Die Betroffenen wissen um die Widersprüchlichkeit der Angstgefühle.

Obgleich manche dieser mit krankhafte Angst belegten Gegenstände, Situationen, Lebewesen oder Ereignisse durchaus eine gewisse Gefährdung aufweisen können (z. B. Schlangen, Gewitter, Krankheiten usw.), steht die Angst doch in keinem vernünftigen Verhältnis zur augenblicklichen Bedrohlichkeit. Die Betroffenen sind sich dieser Widersprüchlichkeit auch bewusst, können ihre unangemessene Angst aber nicht kontrollieren. Sie können die Ursache nur meiden - und der Teufelskreis beginnt.

 

Zwangsbefürchtungen haben vielfältige Erscheinungsformen, die abhängig sind von kulturellen, politischen und gesellschaftlichen Bedingungen.

Die Art der Zwangsbefürchtungen hängt auch von den jeweiligen kulturellen, politischen, vor allem aber gesellschaftlichen Bedingungen ab.
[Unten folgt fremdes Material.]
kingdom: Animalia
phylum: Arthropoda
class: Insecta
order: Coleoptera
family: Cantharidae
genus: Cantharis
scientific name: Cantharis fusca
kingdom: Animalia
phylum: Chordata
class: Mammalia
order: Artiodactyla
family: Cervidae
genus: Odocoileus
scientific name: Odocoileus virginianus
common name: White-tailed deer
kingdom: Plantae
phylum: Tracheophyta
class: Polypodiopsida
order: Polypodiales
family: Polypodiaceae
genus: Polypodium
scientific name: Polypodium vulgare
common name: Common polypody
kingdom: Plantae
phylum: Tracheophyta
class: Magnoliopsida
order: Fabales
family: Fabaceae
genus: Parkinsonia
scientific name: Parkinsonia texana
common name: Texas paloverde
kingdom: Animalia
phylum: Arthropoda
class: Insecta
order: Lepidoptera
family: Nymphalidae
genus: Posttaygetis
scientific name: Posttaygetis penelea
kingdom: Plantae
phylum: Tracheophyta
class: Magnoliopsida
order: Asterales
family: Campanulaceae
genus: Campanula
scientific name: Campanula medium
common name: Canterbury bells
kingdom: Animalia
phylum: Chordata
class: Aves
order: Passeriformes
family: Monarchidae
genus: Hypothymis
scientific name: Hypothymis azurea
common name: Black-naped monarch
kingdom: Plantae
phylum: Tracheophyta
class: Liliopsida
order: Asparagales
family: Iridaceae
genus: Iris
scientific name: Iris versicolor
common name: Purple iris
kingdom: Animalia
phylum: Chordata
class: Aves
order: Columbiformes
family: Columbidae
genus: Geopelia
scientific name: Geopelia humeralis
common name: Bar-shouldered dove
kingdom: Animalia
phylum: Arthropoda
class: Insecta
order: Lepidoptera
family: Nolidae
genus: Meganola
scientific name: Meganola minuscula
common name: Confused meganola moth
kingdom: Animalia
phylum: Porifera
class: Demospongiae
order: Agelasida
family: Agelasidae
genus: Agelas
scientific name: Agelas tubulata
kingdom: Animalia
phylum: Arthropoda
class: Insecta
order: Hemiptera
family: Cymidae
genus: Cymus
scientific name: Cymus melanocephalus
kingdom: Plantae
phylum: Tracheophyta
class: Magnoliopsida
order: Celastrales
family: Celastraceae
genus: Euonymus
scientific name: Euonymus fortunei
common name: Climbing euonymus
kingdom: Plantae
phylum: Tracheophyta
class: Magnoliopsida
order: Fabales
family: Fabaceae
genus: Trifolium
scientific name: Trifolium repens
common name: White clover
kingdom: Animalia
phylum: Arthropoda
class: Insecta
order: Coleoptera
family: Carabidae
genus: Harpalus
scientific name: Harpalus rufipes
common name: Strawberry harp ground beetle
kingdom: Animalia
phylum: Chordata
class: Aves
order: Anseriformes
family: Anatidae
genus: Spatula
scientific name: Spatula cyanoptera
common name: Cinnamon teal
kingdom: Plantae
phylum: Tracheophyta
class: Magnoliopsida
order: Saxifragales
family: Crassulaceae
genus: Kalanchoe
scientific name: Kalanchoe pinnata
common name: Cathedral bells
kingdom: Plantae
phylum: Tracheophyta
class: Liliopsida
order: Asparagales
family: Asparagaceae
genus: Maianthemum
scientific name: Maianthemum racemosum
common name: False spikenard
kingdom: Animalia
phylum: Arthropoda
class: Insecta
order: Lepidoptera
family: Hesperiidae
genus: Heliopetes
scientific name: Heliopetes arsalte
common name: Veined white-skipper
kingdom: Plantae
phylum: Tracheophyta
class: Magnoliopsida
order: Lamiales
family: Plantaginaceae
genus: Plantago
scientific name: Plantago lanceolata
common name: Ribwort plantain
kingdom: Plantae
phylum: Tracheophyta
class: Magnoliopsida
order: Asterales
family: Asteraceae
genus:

Es gibt Zwangsbefürchtungen, die sich über alle Generationen halten: Angst vor weiten Plätzen oder geschlossenen Räumen, Angst vor Tieren (vor allem Hunden, Mäusen, Pferden, Würmern, Schlangen und Spinnen), Angst vor natürlichen Erscheinungen und Belastungen (Gewitter mit Blitzschlag, Dunkelheit, Feuer, Wasser, der Höhenschwindel). Dann gibt es wieder Zwangsbefürchtungen, die uns heute ein Lächeln entlocken: Vor Eisenbahnen, die Angst, eine Sünde zu begehen oder durch Scheintod lebendig begraben zu werden usw. Verstärkt äußern sich dafür heute Zwangsbefürchtungen vor Krebs, AIDS, Flugreisen, vor zwischenmenschlichen Kontakten, dem Versagen im Beruf oder Bett, vor allem aber auch Ängste vor dem Stillstand lebenswichtiger Organe, z. B. des Herzens.